Specifying model parameters in the optimizer?

Saewon_Yang · February 23, 2019, 7:52am

def get_optim_policy(self):
params = [
{‘params’: self.backbone.parameters()},
{‘params’: self.res_part.parameters()},
{‘params’: self.global_reduction.parameters()},
{‘params’: self.global_softmax.parameters()},
{‘params’: self.res_part2.parameters()},
{‘params’: self.reduction.parameters()},
{‘params’: self.softmax.parameters()},
]
return params

optim_policy = model.get_optim_policy()
optimizer = torch.optim.SGD(optim_policy, lr=learning_rate, momentum= 0.9, weight_decay=5e-4)

I saw this kind of code in some open source. and found out that optim policy is specified in the torch.optim.SGD.

but I don’t understand why this kind of job is done. below code is what I’m familiar with. can someone tell me the difference between the two code?

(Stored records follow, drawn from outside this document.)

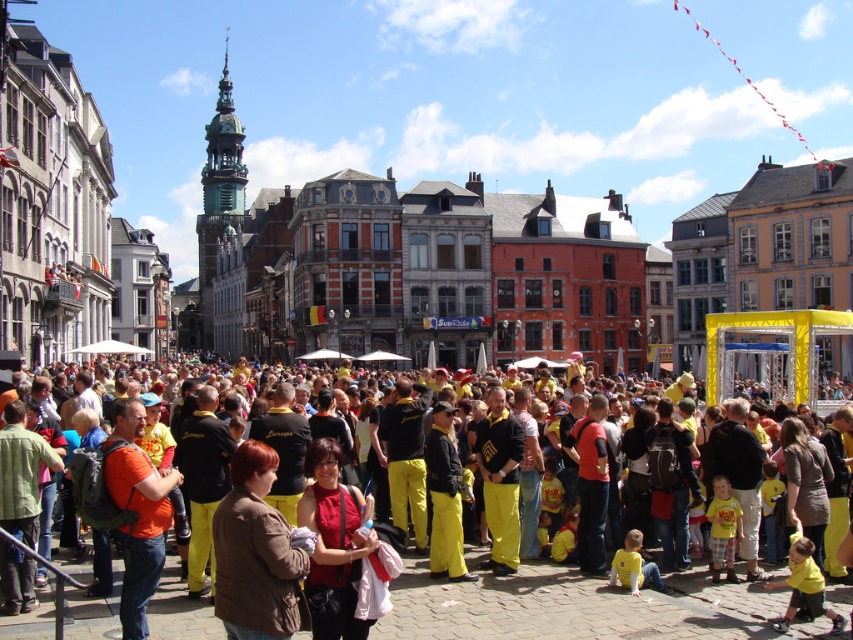
Question: Can you confirm if yellow fabric crowd at center is positioned above matte red blouse at center?

Choices:
 (A) no
 (B) yes

Answer: (B)

Question: Does yellow fabric crowd at center appear on the right side of matte red blouse at center?

Choices:
 (A) yes
 (B) no

Answer: (A)

Question: Estimate the real-world distances between objects in this image. Which object is closer to the brown leather jacket at center?

Choices:
 (A) matte red blouse at center
 (B) yellow fabric crowd at center

Answer: (A)

Question: Which point is farther to the camera?

Choices:
 (A) (215, 548)
 (B) (432, 598)
 (C) (343, 560)

Answer: (B)

Question: Is yellow fabric crowd at center closer to camera compared to brown leather jacket at center?

Choices:
 (A) no
 (B) yes

Answer: (A)

Question: Among these objects, which one is farthest from the camera?

Choices:
 (A) brown leather jacket at center
 (B) matte red blouse at center
 (C) yellow fabric crowd at center

Answer: (B)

Is there a case when more specified optim_policy is needed?

    optimizer = torch.optim.SGD(model.parameters(), lr=learning_rate, momentum= 0.9, weight_decay=5e-4)

gfrogat · February 23, 2019, 9:08am

What you see here is just how to use the per-parameter options in torch.optim.

You can use this for example for specifying different learning rates per layer (because you might not find one learning rate that works for all layers).
It’s also possible to only pass a subset of the models parameters that should be optimized (e.g. you want to do transfer learning and only update the parameters in the final layers).